What you are asked to do: Rewrite the material starting at its beginning and ending at the line containing "21: (207, 391)", with "zero-indexed" replaced by "0-indexed" and nothing else changed. Leave the pictures out.

Supplied material:

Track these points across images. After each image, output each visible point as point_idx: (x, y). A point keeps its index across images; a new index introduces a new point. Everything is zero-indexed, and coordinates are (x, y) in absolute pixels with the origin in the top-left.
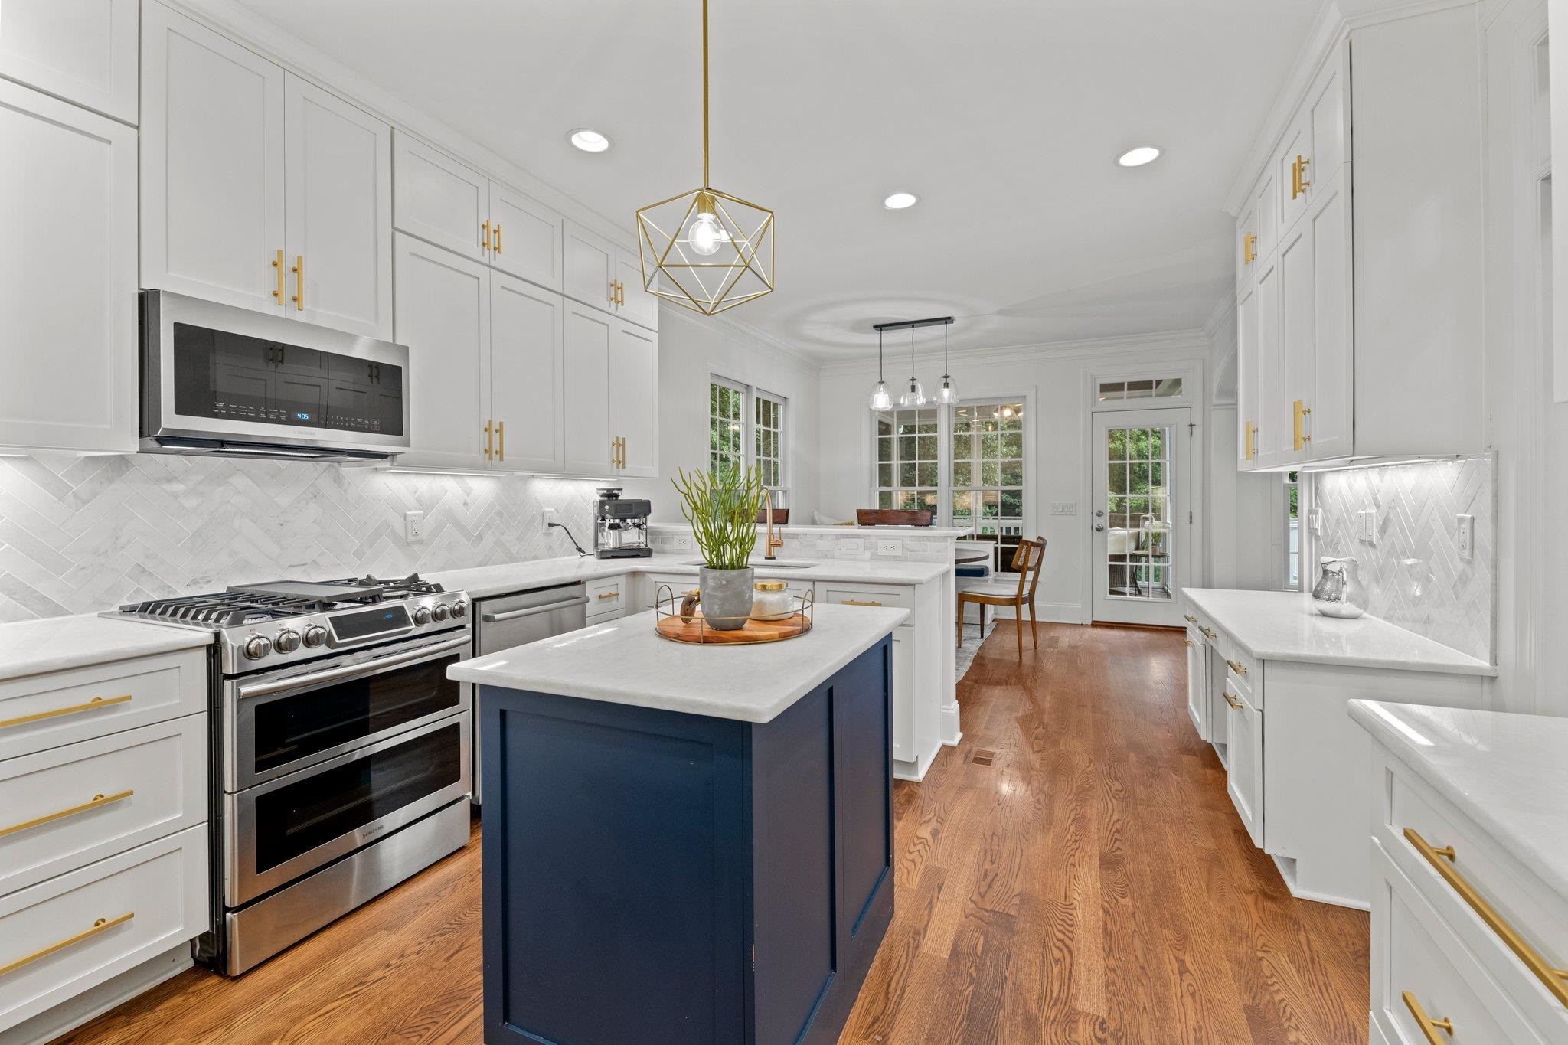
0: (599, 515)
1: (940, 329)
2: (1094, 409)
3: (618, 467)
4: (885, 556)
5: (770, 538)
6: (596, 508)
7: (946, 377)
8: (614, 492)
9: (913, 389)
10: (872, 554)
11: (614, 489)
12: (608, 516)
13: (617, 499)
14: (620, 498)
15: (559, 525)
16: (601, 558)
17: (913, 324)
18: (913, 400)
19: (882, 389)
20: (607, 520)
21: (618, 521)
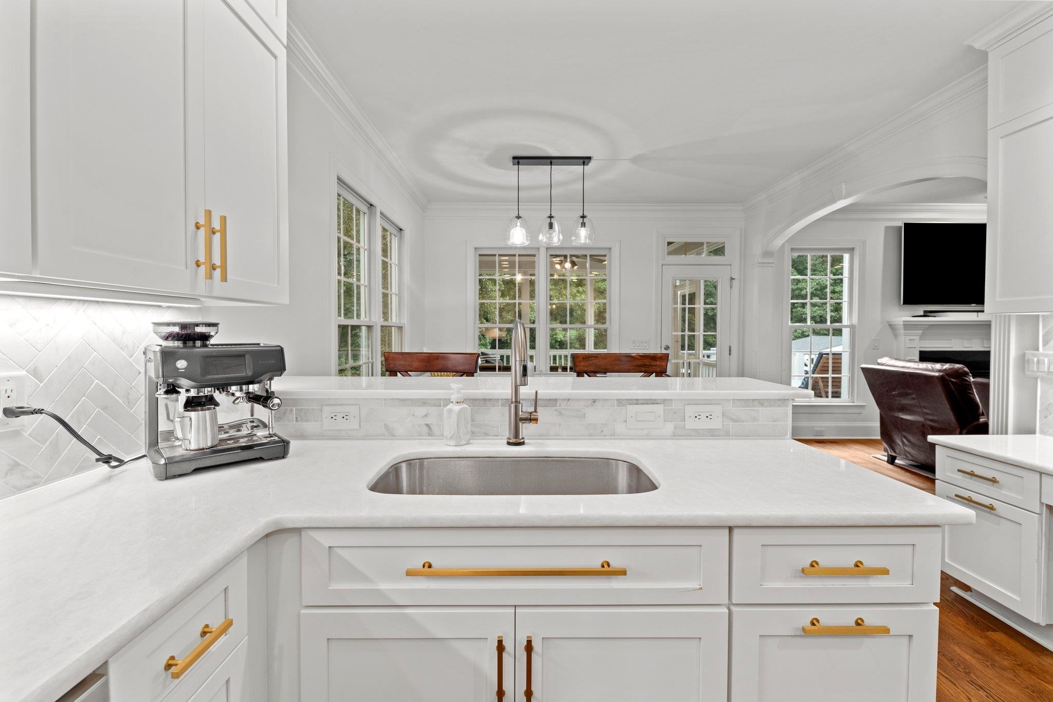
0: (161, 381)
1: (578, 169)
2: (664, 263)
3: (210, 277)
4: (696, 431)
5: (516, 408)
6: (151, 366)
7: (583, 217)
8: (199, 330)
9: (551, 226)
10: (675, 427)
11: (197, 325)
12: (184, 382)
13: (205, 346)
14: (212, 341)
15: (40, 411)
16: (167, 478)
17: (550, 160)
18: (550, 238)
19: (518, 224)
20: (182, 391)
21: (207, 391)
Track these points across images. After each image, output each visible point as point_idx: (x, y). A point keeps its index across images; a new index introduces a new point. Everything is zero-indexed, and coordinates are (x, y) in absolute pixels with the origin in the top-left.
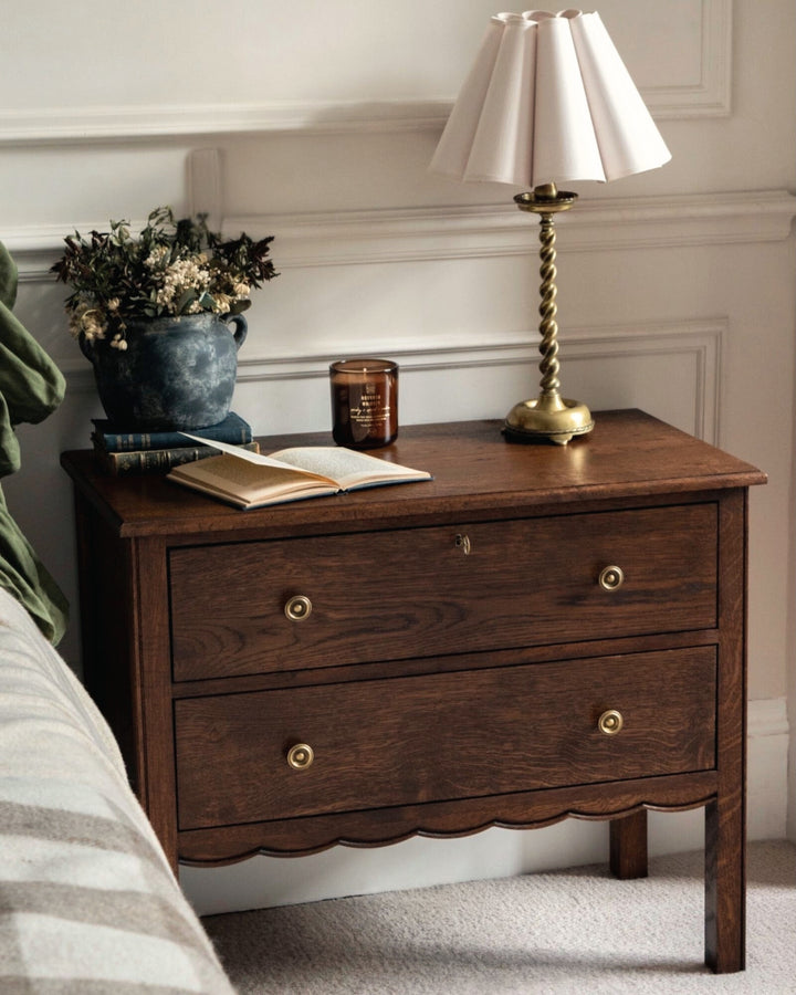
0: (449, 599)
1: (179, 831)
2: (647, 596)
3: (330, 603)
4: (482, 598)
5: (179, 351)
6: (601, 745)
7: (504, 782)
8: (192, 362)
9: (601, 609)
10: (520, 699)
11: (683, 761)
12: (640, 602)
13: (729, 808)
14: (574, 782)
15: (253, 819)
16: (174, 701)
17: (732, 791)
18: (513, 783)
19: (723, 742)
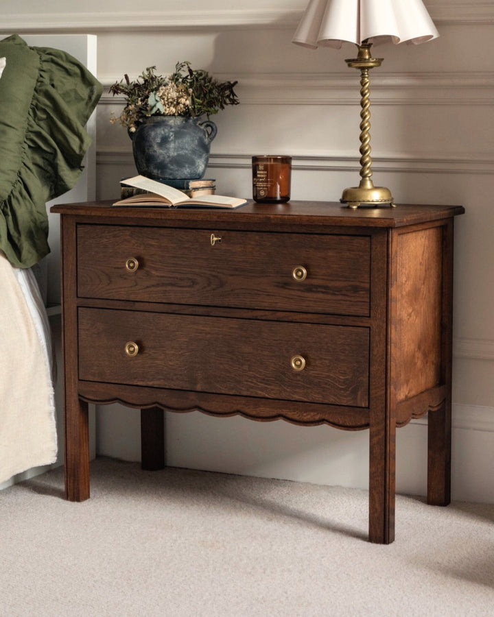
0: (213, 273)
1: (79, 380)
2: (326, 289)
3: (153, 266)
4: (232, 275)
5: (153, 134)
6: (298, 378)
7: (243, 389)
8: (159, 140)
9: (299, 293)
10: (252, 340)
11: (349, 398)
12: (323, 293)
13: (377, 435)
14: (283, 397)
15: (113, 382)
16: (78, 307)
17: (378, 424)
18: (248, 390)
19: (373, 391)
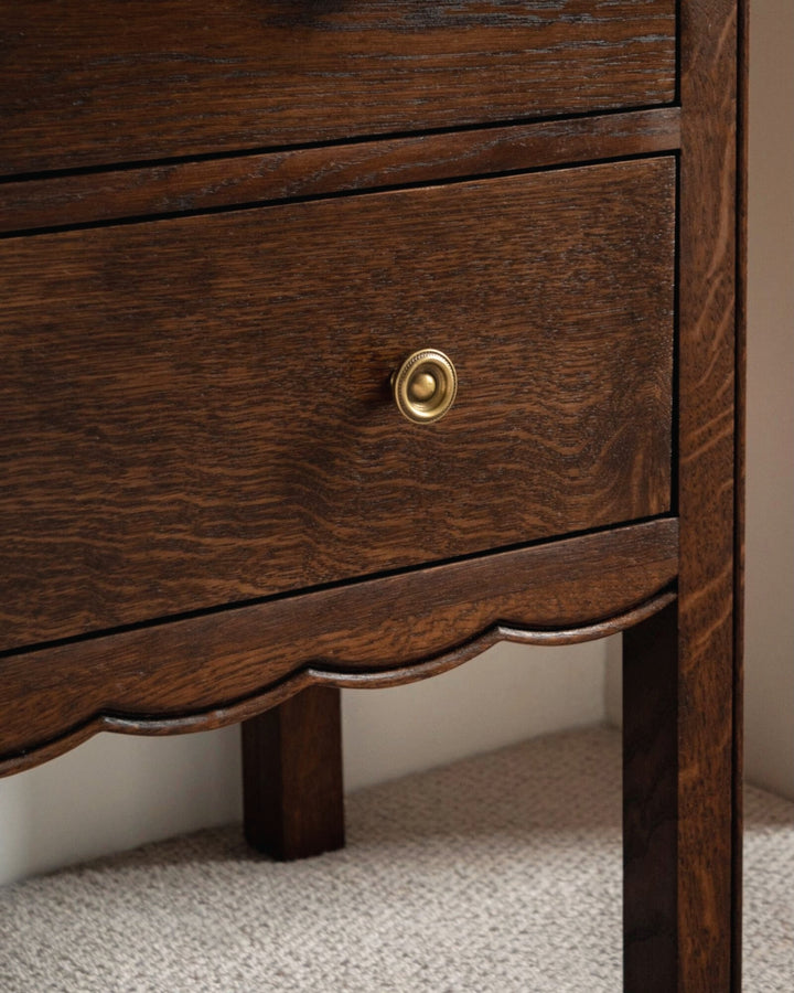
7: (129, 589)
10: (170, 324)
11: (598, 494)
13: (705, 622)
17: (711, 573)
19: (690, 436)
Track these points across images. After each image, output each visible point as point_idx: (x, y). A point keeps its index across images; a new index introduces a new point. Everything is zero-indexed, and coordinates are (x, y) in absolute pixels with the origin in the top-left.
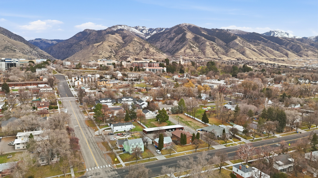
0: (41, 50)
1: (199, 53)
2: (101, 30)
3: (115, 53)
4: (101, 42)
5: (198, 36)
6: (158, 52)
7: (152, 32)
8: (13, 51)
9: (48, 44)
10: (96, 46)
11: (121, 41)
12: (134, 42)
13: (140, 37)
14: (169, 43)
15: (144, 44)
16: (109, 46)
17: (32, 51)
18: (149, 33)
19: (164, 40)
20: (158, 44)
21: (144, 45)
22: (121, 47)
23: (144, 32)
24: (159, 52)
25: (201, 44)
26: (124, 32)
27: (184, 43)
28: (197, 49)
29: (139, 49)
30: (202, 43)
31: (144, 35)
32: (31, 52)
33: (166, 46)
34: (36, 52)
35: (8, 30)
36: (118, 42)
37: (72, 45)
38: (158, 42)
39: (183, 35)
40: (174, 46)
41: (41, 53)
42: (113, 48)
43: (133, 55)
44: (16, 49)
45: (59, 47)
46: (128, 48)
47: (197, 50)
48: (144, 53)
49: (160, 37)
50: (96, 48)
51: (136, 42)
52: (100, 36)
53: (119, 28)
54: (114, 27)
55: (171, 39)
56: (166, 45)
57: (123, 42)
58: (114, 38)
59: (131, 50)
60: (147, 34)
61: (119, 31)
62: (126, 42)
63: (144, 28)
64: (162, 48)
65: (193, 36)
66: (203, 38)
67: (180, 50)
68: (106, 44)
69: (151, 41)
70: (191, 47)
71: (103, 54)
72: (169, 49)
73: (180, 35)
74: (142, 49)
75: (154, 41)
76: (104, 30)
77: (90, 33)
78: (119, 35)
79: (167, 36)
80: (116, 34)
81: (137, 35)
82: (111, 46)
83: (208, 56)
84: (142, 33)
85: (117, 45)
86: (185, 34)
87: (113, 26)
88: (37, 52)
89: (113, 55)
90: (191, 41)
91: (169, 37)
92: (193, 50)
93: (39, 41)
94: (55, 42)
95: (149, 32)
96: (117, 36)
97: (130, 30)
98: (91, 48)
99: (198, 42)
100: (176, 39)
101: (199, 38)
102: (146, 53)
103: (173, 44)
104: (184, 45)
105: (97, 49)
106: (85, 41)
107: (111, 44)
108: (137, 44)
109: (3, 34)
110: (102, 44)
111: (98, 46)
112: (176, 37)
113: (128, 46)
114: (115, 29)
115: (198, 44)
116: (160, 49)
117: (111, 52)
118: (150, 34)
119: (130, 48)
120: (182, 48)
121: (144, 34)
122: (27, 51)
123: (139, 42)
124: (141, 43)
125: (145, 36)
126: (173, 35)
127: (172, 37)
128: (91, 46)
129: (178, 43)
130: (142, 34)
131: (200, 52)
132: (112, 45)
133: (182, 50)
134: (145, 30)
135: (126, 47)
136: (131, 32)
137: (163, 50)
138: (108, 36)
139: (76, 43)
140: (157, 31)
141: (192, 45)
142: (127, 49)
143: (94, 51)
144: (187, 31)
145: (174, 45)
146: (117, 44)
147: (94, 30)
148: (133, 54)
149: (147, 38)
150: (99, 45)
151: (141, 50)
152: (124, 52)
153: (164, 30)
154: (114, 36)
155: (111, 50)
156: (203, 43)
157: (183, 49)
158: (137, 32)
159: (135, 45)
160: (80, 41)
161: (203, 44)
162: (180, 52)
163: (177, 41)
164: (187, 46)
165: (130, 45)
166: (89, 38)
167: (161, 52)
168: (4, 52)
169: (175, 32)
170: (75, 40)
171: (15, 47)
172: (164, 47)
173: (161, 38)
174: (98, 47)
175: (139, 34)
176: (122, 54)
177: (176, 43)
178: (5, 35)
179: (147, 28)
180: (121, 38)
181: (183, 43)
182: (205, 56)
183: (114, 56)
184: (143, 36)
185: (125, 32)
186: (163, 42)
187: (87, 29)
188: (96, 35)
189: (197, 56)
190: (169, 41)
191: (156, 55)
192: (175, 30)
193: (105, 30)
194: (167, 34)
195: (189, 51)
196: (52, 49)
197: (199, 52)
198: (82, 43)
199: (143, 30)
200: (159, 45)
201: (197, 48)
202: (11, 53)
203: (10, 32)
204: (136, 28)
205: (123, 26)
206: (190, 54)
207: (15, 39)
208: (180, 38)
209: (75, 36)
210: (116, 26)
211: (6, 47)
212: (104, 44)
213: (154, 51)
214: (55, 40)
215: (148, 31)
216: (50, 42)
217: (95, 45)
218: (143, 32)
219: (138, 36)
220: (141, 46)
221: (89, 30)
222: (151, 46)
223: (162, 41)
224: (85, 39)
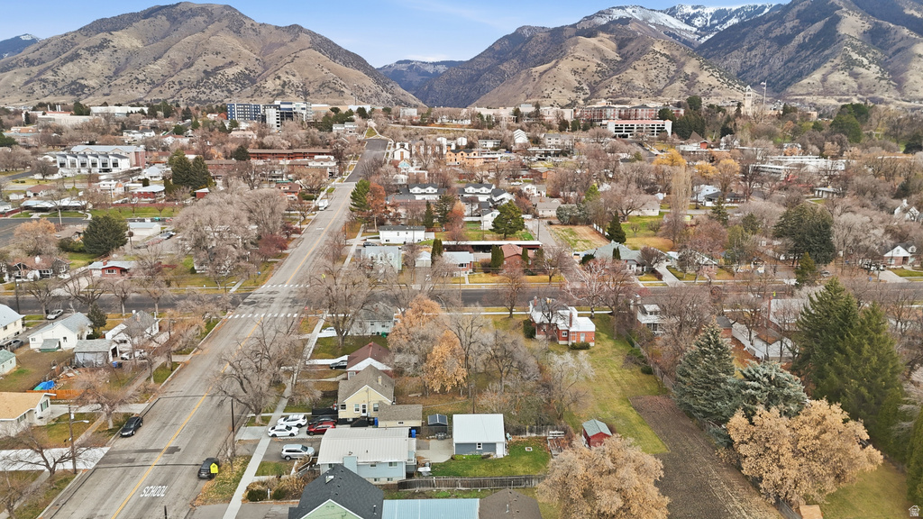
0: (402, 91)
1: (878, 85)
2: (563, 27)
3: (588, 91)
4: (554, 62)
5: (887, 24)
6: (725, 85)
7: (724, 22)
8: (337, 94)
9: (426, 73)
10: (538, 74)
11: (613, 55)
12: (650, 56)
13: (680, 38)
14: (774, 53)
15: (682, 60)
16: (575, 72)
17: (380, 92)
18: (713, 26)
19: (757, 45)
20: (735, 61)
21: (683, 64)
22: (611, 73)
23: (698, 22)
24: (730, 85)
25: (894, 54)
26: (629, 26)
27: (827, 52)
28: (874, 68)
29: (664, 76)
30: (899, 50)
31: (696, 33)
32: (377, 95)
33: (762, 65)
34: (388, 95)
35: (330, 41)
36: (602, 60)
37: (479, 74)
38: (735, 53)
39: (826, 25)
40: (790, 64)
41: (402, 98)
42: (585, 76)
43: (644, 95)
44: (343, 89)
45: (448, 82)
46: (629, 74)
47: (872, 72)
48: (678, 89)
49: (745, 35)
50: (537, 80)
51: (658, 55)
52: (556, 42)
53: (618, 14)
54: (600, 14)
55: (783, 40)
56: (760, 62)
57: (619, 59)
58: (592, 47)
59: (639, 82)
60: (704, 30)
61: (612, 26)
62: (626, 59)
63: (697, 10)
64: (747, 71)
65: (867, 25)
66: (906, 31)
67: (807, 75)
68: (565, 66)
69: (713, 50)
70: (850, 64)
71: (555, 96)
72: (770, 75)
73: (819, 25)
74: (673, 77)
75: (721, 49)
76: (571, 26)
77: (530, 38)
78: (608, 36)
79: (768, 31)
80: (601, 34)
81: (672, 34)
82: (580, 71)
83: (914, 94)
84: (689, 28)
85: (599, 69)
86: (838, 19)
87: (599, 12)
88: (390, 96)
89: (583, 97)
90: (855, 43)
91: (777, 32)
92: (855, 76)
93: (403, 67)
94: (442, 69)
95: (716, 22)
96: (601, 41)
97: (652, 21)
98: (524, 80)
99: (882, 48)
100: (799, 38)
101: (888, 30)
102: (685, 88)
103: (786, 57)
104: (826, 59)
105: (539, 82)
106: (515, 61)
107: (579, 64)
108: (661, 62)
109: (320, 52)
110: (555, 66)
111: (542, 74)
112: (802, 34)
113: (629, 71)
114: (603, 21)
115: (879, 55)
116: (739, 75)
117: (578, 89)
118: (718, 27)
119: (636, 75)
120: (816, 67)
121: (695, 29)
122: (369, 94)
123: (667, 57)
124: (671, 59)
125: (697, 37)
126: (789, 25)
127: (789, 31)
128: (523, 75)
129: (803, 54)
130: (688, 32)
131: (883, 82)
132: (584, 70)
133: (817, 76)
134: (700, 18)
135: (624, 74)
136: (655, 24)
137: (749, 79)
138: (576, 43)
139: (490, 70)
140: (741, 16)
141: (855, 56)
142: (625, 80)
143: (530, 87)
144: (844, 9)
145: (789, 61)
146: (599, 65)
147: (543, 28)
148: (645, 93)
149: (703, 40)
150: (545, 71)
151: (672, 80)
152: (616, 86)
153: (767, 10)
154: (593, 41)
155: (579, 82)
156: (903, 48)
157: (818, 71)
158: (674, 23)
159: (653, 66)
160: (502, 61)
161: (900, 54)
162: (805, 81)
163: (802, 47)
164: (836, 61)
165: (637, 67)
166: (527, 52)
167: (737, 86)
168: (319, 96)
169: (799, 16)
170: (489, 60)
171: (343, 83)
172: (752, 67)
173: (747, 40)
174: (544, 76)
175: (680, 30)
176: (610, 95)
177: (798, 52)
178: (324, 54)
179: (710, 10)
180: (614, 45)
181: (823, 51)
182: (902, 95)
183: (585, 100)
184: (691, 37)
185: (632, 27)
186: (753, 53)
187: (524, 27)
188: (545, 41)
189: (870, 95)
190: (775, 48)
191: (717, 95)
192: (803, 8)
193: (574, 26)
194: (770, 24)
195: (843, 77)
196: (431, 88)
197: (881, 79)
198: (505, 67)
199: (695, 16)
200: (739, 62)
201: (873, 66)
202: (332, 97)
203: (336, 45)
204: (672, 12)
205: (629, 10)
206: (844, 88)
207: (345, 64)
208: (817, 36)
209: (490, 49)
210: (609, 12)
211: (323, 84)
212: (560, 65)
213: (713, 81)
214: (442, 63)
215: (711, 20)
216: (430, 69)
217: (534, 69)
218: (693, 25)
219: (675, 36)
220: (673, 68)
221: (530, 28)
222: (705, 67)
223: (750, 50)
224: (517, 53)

Exercise response:
Track these points across images. After each image, output each visible point as point_idx: (x, y). A point keeps its index across images; a new index introduces a new point. Everything is 0-indexed, and coordinates are (x, y) in absolute pixels with the origin in the top-left.
0: (599, 515)
1: (940, 329)
2: (1094, 409)
3: (618, 467)
4: (885, 556)
5: (770, 538)
6: (596, 508)
7: (946, 377)
8: (614, 492)
9: (913, 389)
10: (872, 554)
11: (614, 489)
12: (608, 516)
13: (617, 499)
14: (620, 498)
15: (559, 525)
16: (601, 558)
17: (913, 324)
18: (913, 400)
19: (882, 389)
20: (607, 520)
21: (618, 521)
0: (161, 381)
1: (578, 169)
2: (664, 263)
3: (210, 277)
4: (696, 431)
5: (516, 408)
6: (151, 366)
7: (583, 217)
8: (199, 330)
9: (551, 226)
10: (675, 427)
11: (197, 325)
12: (184, 382)
13: (205, 346)
14: (212, 341)
15: (40, 411)
16: (167, 478)
17: (550, 160)
18: (550, 238)
19: (518, 224)
20: (182, 391)
21: (207, 391)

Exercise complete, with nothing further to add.